Шон пришел на кухню и никого там не обнаружил. Он проклинал свою идею с триктраком, проклинал вмешавшегося Малькольма, проклинал Энни, нарушившую их план. Что бы он ни делал, все без толку. Дом, артишоки, реликвия – этого оказалось мало. Он представил, как жена танцует где-то в тропиках, а затем увидел себя – одинокого, в холодном доме, с неисполненными желаниями.
Он подошел к нижней двери и прислушался. Телевизор все еще работал. Ошеломленный Малькольм так и сидел перед ним. Шон развернулся и собрался оставить Малькольма там на всю ночь, но внезапно замер на месте. Ведь перед ним, одетая лишь в мужскую длинную футболку, стояла Энни.
Наверху Мария, навострив уши, ждала, пока Энни вернется в постель. Не успев лечь, она вдруг вылезла и сказала, что сходит вниз за водой.

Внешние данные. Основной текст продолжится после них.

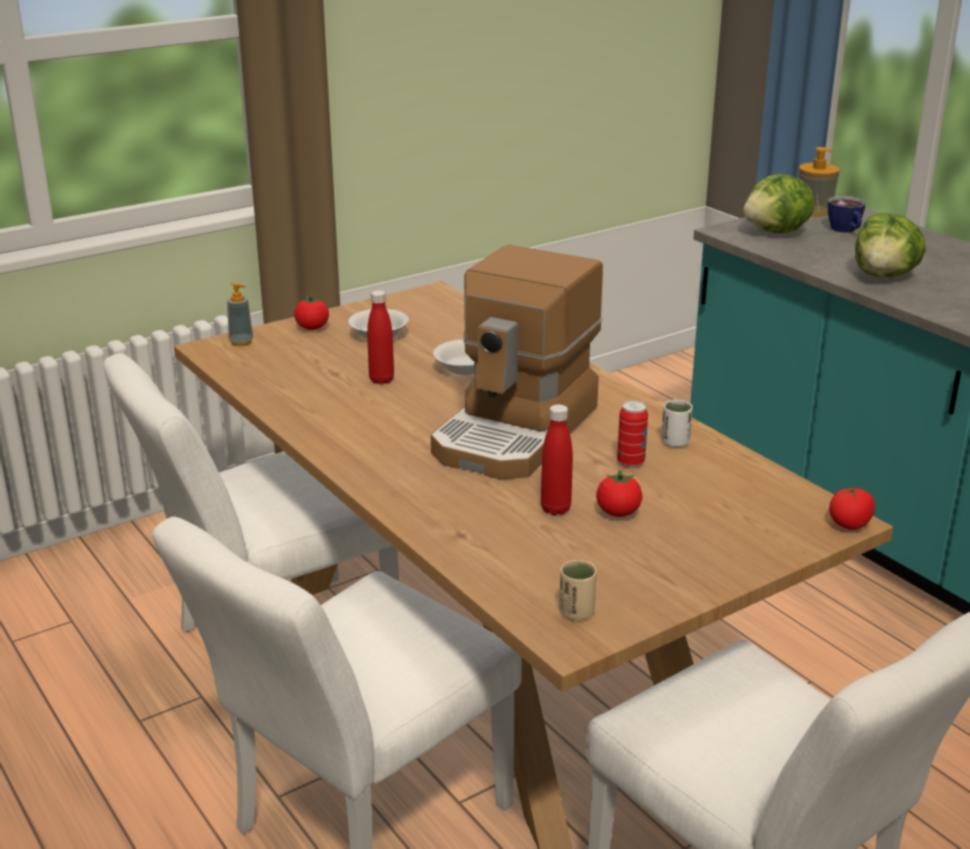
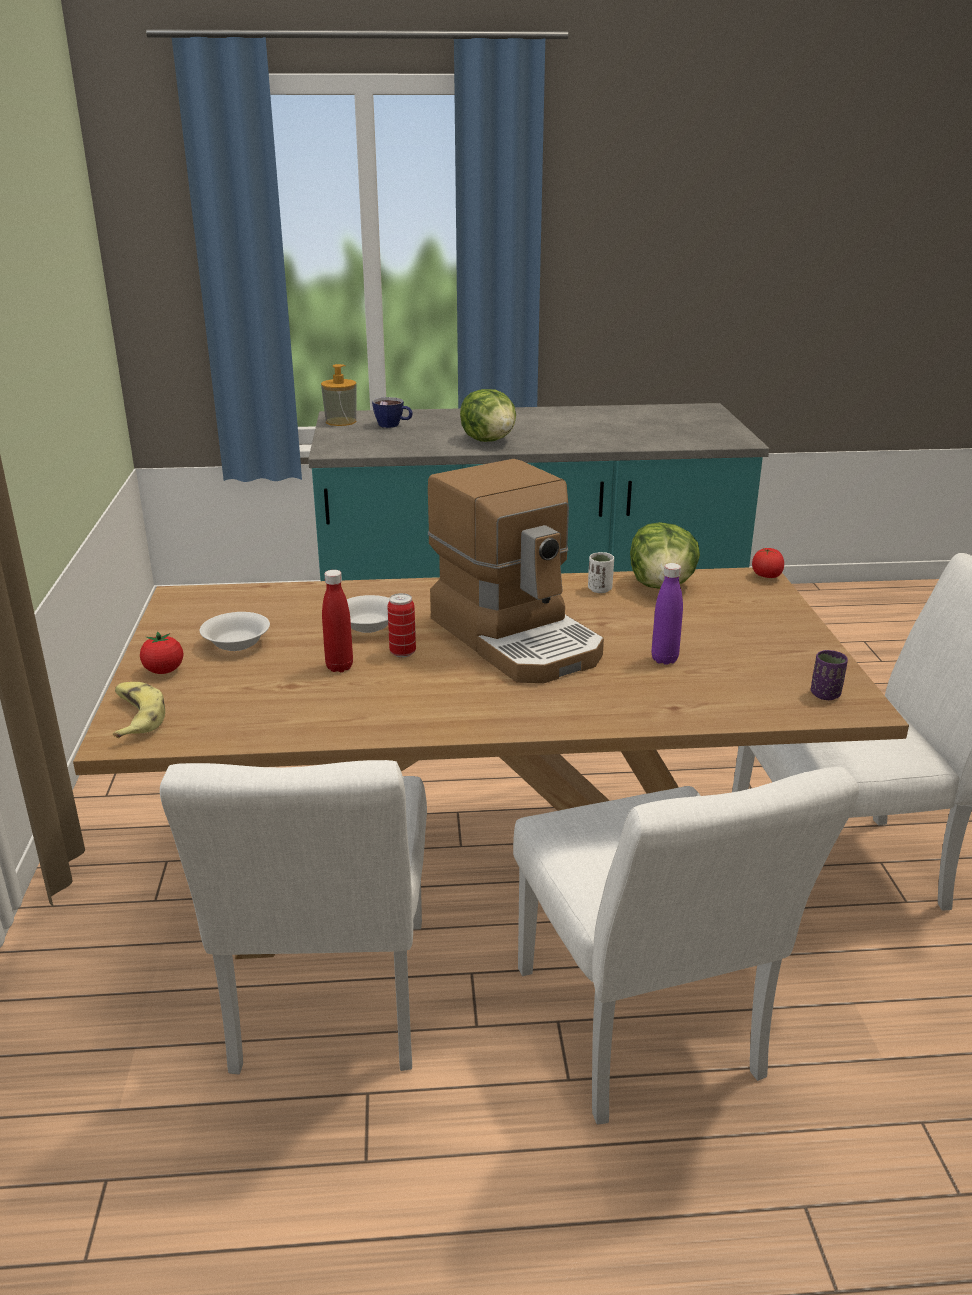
camera: 60 degrees left, 0 degrees up
(241, 342) = (135, 717): soap dispenser -> banana
(555, 509) = (664, 659): red bottle -> purple bottle
(576, 612) = (825, 694): beige cup -> purple cup
(618, 513) = (690, 639): tomato -> none
(630, 462) = (616, 612): can -> can (402, 652)
(777, 232) = (362, 440): lettuce -> lettuce (662, 586)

– Попей из крана в ванной, – предложила Мария, но Энни ответила:
– Я хочу из стакана.
После всего, что было, даже после поцелуя в поезде, Энни все еще стеснялась. Она нервничала, только легла в постель – и сразу выпрыгнула. Мария прекрасно понимала, через что проходит Энни. Она заложила руки за голову. Разглядывая лепнину на потолке, она чувствовала, как ее тело тонет в матрасе и подушках. На нее снизошло спокойствие, и она твердо поверила, что теперь-то уж наконец все ее желания действительно исполнятся, осталось лишь подождать.